Nasıl söylesem...

Amerika Birleşik Devletleri'ndeki tıp fakültelerinin yalnızca %12’sinin müfredatında ölüm bildirimi ve kötü haber verme ile ilgili eğitimin yer aldığını biliyor muydunuz?

Bir hastaya ya da yakınına hastalık seyrinin iyi gitmediğini ifade etmek, bir aile bireyine yakınının vefat haberini vermek ve bu haber karşısındaki tepkilerini yönetebilmek her hekim için zorlayıcı bir süreçtir. Özellikle beklenmedik ani ölümlerde, çocuk hasta ölümlerinde iyi yönetilmediğinde bu yas tepkileri sırasında sağlık çalışanları duygusal, fiziksel şiddete maruz kalabilmektedir.

tyty

Özellikle acil servisler ve yoğun bakım ünitelerinde bu derece sık görülen ve yönetimi hassas olan bir konuda ülkemiz dahil pek çok ülkede hekim eğitimini ve olası kurgusal senaryolarla hekim tecrübelendirilmesini hedefleyen programların eksik olduğunu görmekteyiz.
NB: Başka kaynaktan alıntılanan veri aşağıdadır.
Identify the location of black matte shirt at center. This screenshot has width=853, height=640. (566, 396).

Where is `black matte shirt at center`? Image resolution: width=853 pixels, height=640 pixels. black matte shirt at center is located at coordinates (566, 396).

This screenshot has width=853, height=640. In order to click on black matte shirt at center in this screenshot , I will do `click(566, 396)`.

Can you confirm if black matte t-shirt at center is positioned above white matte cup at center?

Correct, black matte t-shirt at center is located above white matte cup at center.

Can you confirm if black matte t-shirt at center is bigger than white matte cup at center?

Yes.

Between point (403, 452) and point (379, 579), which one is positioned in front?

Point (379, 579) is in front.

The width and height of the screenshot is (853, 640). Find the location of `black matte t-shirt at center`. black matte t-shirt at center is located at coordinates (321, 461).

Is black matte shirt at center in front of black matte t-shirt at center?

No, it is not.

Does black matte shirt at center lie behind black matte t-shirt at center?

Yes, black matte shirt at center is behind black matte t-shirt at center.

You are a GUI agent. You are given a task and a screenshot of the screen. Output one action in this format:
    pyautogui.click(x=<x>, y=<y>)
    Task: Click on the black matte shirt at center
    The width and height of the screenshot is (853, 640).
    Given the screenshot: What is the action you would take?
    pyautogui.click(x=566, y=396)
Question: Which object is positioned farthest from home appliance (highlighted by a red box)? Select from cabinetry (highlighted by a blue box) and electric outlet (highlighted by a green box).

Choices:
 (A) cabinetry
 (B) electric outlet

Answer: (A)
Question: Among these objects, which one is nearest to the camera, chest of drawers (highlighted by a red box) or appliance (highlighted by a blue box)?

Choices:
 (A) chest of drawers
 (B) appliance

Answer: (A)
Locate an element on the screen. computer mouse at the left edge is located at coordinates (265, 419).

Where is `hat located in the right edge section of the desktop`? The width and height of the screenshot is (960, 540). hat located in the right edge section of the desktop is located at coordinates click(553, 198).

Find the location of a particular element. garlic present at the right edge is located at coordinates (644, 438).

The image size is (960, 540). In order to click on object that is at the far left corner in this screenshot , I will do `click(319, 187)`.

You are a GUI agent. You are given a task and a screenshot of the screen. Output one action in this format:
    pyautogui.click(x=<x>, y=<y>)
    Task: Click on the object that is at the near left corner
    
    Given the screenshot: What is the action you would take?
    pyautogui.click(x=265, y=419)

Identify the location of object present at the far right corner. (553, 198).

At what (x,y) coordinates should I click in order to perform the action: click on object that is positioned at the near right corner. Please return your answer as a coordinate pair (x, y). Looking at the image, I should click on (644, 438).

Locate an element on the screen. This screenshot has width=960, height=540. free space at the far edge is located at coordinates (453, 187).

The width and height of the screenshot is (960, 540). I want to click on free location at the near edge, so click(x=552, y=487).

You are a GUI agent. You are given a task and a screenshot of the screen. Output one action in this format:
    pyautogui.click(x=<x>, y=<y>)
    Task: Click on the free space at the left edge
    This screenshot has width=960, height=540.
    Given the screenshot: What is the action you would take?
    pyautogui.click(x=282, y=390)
Bunun sonucunda her hekim kendi birikimi, karakteri ve duygu durumu doğrultusunda bu haberi nasıl vereceğini belirlemekte yas reaksiyonları kadar ölüm bildirim şekilleri de çeşitlilik göstermektedir.  

Yas sürecindeki bireye nasıl yaklaşılması gerektiği konusunda hekimler kendilerini çaresiz hissedebilmektedir. Acil tıp asistanları üzerinde yapılan bir araştırma, ölüm bildirimi ile ilgili eğitim alan asistanlarda %95 oranında bu problemin aşıldığını göstermiştir.

Yakın gelecekte ülkemizdeki tüm tıp fakültelerinde bu gibi eğitimlerin çekirdek eğitim müfredatında zorunlu hale getirilmesini umuyoruz.